Le indagini relative alla morte di Adriana Bortolotti, pensionata 95enne residente presso una struttura per anziani, si sono concluse.
Finiranno a processo la direttrice e due operatrici socio sanitarie della casa di riposo Guizzo-Marseille di Selva di Montello con l’accusa di omicidio colposo.
La donna, di origine bergamasca, è morta l’11 aprile 2018 in seguito ad una caduta dalle scale della struttura. L’incidente si era verificato la mattina precedente. Come ricostruito dalla procura, la signora era stata preparata per scendere in soggiorno e sistemata su una sedia a rotelle con spinta assistita, alla quale era stata opportunamente assicurata con le cinghie di sicurezza.
Le OSS in servizio nel reparto l’avrebbero lasciata in corridoio sulla carrozzina, in prossimità delle scale, per poter proseguire le cure igieniche di altri ospiti.
In questi minuti si è consumata la tragedia. L’anziana si sarebbe, infatti, sporta fino a raggiungere il corrimano, sul quale si sarebbe aggrappata trascinandosi fino alle scale e finendo col cadere con la sedia che, contesta la procura, «era priva di sistemi di frenata».
Il capitombolo dalla rampa di scale le ha provocato lesioni gravissime che, 24 ore dopo, ne hanno causato il decesso. I famigliari avevano presentato un esposto chiedendo chiarezza.
Alle due operatrici, difese dagli avvocati Alessandra Nava e Nadia Forlin, il sostituto De Donà contesta la «colpa generica» perché avrebbero «per imperizia e imprudenza, omesso di sorvegliare la Bortolotti, nonostante le sue precedenti e frequenti cadute, consentendo così che si trascinasse fino alle scale dove è caduta».
Alla dirigente Militello, difesa dall’avvocato Giovanna Bertolani, la procura contesta invece la «colpa specifica» perché non avrebbe «valutato adeguatamente i rischi di caduta per la presenza della scala, non adottando misure che impedissero l’autonomo accesso da parte degli anziani» ma anche per non aver «predisposto un modello organizzativo e procedurale di gestione, movimentazione e sorveglianza in sicurezza degli ospiti».
Secondo quanto ricostruito dalle indagini infatti, la direttrice 56enne, avrebbe «tollerato o colposamente ignorato una prassi in base alla quale gli ospiti venivano lasciati in corridoio da soli mentre le operatrici si occupavano degli altri anziani, senza assicurarsi delle condizioni di pericolo e sicurezza degli stessi». Una prassi che, si difendono le operatrici, sarebbe stata adottata per far fronte alla carenza di personale.
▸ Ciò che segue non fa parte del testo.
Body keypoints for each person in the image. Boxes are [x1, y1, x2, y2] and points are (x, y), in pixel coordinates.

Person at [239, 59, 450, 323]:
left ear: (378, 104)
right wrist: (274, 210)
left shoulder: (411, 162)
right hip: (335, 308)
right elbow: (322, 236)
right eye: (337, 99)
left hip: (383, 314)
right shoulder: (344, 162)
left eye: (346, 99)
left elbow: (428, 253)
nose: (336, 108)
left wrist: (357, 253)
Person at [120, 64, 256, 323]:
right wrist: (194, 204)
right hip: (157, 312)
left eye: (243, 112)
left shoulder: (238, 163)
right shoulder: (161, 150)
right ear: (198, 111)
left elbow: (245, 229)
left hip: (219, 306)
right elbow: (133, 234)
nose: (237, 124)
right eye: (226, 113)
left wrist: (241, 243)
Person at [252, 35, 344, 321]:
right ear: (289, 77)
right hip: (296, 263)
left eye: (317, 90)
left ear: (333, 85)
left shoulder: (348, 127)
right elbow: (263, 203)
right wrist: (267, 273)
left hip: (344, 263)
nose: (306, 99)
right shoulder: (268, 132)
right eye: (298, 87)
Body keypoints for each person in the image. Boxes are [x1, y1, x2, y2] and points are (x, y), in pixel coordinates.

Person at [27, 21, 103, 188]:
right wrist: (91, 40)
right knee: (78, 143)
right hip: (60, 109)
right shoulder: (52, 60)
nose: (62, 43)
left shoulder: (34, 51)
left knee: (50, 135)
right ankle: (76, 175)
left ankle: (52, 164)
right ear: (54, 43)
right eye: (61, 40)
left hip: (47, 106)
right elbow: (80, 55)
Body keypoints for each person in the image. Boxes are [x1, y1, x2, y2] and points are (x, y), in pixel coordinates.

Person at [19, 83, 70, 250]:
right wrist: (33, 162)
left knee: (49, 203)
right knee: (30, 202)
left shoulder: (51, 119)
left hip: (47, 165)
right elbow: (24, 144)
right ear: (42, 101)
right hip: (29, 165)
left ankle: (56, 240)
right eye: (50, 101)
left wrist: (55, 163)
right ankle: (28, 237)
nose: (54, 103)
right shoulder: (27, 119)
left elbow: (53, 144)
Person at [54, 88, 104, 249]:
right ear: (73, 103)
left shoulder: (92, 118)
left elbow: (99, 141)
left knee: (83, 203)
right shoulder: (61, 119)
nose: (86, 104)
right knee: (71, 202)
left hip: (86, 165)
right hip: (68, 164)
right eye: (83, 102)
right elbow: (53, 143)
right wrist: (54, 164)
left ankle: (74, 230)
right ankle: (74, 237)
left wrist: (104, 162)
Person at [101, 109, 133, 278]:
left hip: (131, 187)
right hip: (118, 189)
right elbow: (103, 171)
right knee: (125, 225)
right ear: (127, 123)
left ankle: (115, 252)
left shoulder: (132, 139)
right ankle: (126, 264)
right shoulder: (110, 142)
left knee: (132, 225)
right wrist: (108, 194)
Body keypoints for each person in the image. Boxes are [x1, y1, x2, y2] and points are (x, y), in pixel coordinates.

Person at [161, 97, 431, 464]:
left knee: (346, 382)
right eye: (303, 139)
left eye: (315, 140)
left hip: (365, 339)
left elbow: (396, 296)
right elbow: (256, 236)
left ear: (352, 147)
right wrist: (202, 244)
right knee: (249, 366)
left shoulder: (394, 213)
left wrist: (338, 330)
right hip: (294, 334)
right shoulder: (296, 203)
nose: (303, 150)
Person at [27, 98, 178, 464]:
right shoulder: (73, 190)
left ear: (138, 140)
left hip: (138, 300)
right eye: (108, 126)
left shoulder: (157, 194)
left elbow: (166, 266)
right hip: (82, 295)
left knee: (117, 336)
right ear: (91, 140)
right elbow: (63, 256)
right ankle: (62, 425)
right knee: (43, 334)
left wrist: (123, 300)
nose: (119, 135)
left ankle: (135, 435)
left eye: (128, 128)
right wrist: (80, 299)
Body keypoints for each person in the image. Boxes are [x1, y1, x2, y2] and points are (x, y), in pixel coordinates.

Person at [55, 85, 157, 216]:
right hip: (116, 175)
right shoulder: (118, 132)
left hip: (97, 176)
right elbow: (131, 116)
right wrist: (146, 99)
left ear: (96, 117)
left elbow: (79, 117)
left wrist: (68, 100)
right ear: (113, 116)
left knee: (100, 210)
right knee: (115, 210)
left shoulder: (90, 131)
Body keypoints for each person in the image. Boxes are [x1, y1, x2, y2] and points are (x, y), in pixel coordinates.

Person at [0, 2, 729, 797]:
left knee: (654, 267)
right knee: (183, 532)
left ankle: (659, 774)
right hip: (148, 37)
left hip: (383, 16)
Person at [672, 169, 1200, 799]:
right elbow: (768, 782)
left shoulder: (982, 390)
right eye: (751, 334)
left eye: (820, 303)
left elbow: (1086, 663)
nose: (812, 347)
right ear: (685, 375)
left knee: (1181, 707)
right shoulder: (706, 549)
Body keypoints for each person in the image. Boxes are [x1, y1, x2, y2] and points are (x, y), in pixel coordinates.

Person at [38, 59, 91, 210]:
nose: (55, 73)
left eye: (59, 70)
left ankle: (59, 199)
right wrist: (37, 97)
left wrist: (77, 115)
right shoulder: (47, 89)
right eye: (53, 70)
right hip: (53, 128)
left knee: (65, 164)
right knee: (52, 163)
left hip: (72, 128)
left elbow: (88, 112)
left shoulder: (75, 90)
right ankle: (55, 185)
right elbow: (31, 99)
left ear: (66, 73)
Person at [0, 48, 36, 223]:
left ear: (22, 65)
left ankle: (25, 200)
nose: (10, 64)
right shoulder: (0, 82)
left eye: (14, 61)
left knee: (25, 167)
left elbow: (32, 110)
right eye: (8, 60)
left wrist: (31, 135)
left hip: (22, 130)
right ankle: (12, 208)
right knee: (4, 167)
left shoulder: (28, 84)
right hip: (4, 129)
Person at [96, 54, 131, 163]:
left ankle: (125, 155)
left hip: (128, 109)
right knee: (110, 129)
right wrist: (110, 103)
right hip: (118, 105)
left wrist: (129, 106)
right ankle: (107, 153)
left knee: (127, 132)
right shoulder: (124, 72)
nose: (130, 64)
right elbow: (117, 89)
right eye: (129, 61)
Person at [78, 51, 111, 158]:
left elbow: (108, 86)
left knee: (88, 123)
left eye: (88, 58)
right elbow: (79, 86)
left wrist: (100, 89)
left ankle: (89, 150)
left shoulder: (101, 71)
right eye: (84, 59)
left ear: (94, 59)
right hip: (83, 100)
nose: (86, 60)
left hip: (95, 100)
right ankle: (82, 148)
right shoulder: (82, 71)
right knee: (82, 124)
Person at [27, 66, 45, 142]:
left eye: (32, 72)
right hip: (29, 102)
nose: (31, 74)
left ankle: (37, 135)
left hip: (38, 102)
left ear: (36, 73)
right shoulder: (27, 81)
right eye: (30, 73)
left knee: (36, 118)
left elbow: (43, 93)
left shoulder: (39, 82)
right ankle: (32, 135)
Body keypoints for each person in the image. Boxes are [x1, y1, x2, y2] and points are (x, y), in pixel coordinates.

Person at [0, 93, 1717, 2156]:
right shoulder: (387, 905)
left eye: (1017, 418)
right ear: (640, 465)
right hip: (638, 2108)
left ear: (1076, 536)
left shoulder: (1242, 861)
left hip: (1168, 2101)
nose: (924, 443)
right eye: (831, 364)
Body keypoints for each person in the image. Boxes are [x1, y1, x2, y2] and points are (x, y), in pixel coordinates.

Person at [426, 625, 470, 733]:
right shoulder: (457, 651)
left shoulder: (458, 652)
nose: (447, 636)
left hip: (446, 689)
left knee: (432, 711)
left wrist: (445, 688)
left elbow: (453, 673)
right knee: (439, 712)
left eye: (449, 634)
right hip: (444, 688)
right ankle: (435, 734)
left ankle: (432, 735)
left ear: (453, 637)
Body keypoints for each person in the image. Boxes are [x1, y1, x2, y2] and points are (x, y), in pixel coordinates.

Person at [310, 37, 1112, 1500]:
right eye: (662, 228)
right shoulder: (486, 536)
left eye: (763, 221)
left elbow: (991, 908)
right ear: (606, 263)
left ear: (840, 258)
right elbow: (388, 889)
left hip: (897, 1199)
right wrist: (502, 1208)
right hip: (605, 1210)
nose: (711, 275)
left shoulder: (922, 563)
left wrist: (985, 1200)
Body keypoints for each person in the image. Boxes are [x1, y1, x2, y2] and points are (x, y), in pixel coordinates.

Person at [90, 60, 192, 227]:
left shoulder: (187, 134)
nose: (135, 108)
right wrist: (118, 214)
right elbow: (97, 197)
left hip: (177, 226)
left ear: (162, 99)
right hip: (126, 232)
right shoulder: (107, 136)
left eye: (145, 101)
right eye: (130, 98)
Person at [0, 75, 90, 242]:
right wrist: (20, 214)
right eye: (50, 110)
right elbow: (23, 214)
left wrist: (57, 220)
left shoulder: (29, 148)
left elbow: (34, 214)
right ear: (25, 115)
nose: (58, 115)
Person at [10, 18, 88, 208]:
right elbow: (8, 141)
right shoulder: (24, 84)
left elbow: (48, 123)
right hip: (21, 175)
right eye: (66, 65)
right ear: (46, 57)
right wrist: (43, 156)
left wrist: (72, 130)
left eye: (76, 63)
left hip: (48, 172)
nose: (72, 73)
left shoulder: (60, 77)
«Alla mia assistita era stato detto di seguire quella procedura – spiega l’avvocato Alessandra Nava che difende Sollemi -, perché con i problemi di organico presenti nella struttura, meglio non si poteva fare. Lei aveva segnalato la necessità di un sistema di sicurezza sulle scale, visto che c’erano state precedenti cadute. Ma non è stata ascoltata».